There are 5 comments at the moment, we would love to hear your opinion too.

  1. Joanne Craddock 27th March 2015 at 10:40 am

    I have suffered at the hands of this ridiculous policy – apparently, these are HMRC rules, according to Scot Wids. So every other company is breaking rules when they provide me with this information then, are they?

    I am still awaiting a response to my letter to them following their complaint response where they refused to provide the info – a contribution history doesn’t help!!

  2. I’m quite amused to see this making headlines. I’ve had this problem as well.

    HMRC’s rules specifically state that the scheme administrator has the power to alter the pension input period at its discretion (see RPSM06106070 inter alia) so Scottish Widows’ insistence that the adviser should work it out for themselves is simply not acceptable. Scottish Widows has a duty to confirm what the PIP is, because whether by action or omission, the PIP is determined by Scottish Widows. The adviser cannot simply assume that the PIP runs in line with the tax year (for post April 2011 policies) or the first contribution (for pre April 2011 policies) because Scottish Widows may have altered this. And getting it wrong may completely mess up the annual allowance calculations and result in a significant tax charge.

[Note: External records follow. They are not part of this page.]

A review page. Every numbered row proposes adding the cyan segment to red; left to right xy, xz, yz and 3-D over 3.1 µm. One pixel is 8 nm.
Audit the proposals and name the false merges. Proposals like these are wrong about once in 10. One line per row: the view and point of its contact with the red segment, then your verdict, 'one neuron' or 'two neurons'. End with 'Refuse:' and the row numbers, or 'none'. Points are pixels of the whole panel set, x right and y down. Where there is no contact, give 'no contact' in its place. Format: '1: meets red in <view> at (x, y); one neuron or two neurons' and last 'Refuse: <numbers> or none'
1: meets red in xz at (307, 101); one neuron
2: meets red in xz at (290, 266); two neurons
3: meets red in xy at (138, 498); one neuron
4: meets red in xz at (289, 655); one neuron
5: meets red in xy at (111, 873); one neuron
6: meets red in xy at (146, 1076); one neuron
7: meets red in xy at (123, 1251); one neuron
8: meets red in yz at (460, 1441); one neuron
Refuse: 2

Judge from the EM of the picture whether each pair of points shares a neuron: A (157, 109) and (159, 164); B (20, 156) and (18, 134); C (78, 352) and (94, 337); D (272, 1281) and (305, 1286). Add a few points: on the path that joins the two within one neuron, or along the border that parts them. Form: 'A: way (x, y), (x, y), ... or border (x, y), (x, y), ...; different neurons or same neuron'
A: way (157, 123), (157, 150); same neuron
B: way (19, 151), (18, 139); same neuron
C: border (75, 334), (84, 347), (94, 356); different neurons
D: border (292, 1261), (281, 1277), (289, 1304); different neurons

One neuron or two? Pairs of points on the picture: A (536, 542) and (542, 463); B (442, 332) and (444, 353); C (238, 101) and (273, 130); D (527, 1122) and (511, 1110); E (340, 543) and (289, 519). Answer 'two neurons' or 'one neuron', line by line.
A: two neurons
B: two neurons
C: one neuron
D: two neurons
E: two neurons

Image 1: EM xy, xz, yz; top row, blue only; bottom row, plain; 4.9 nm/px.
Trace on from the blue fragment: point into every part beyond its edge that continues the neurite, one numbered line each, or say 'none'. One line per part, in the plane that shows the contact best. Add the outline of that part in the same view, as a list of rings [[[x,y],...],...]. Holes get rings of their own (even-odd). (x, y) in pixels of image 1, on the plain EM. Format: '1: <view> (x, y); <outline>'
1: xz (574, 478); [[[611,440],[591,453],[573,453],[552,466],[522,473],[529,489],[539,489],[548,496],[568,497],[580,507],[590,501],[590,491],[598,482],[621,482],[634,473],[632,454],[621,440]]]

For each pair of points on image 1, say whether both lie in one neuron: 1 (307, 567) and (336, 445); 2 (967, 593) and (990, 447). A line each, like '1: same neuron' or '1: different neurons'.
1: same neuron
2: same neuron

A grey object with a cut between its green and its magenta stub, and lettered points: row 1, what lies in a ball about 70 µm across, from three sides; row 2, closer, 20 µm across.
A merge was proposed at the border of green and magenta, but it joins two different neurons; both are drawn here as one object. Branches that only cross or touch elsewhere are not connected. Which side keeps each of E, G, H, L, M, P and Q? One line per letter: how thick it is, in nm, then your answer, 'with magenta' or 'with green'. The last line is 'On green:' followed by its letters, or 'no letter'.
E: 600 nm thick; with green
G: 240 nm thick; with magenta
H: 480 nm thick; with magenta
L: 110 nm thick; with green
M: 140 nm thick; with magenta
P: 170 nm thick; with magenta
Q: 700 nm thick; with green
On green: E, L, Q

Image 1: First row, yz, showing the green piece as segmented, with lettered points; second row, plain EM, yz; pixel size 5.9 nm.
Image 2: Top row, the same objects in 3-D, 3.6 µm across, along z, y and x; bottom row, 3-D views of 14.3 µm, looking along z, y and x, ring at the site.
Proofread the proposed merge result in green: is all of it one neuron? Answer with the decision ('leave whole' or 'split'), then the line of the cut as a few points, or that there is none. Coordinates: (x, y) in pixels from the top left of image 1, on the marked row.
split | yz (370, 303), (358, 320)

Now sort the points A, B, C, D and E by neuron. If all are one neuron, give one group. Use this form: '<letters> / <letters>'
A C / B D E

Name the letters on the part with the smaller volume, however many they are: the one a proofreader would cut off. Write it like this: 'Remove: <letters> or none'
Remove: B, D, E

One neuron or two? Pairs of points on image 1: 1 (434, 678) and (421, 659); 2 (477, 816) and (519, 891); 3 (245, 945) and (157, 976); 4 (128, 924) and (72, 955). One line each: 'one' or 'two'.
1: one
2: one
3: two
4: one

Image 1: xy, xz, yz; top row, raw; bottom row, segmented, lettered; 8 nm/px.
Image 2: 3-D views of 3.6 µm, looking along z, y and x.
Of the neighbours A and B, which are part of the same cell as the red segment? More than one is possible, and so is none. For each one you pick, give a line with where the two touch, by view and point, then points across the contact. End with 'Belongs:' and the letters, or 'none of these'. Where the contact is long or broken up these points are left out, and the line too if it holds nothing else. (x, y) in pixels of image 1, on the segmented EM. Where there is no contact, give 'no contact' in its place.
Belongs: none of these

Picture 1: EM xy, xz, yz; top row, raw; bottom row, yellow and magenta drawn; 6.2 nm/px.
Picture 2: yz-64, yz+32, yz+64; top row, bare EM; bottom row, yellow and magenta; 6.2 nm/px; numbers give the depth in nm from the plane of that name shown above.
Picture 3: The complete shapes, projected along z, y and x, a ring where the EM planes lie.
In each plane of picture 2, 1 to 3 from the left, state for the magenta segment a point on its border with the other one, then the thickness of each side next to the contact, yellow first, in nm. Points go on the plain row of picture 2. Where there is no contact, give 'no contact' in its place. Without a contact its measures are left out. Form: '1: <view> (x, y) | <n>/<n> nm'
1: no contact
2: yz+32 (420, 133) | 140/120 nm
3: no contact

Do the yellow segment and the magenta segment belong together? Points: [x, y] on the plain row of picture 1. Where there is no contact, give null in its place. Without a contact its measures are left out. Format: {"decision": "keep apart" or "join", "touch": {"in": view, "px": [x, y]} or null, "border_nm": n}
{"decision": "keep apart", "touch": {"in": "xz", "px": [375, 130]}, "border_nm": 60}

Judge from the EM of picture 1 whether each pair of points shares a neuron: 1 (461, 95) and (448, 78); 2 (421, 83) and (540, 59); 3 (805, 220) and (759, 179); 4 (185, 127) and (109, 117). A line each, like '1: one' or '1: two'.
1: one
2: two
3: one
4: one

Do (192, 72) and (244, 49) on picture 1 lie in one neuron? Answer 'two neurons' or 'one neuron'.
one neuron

    The last time I pointed this out to the call centre worker, she went away and consulted with the higher-ups for a few minutes, then eventually came back and confirmed what I already suspected was the answer. So they are in fact perfectly able to confirm this if they are more desperate to get rid of you than to adhere to their stupid policy.

    I would urge everyone to continue submitting complaints if Scottish Widows refuses to do its duty and disclose PIPs. Perhaps pointing out the potential claim that may fall on them if the client’s available allowance is calculated incorrectly and Scottish Widows becomes liable for the resulting tax charge may focus their minds.

  3. Still don’t know why people use Scottish Widows. They have been appalling for about 7 years now

  4. I agree with Sasha.

    @Marty – sorry I have to disagree about Swids being appalling for 7 years……….

    More like a decade or more 🙂

  5. I stopped using them when their consultant insulted me by saying that their investment governance was superior to mine because they had spent millions of pounds on it, and why was I not placing the business with them.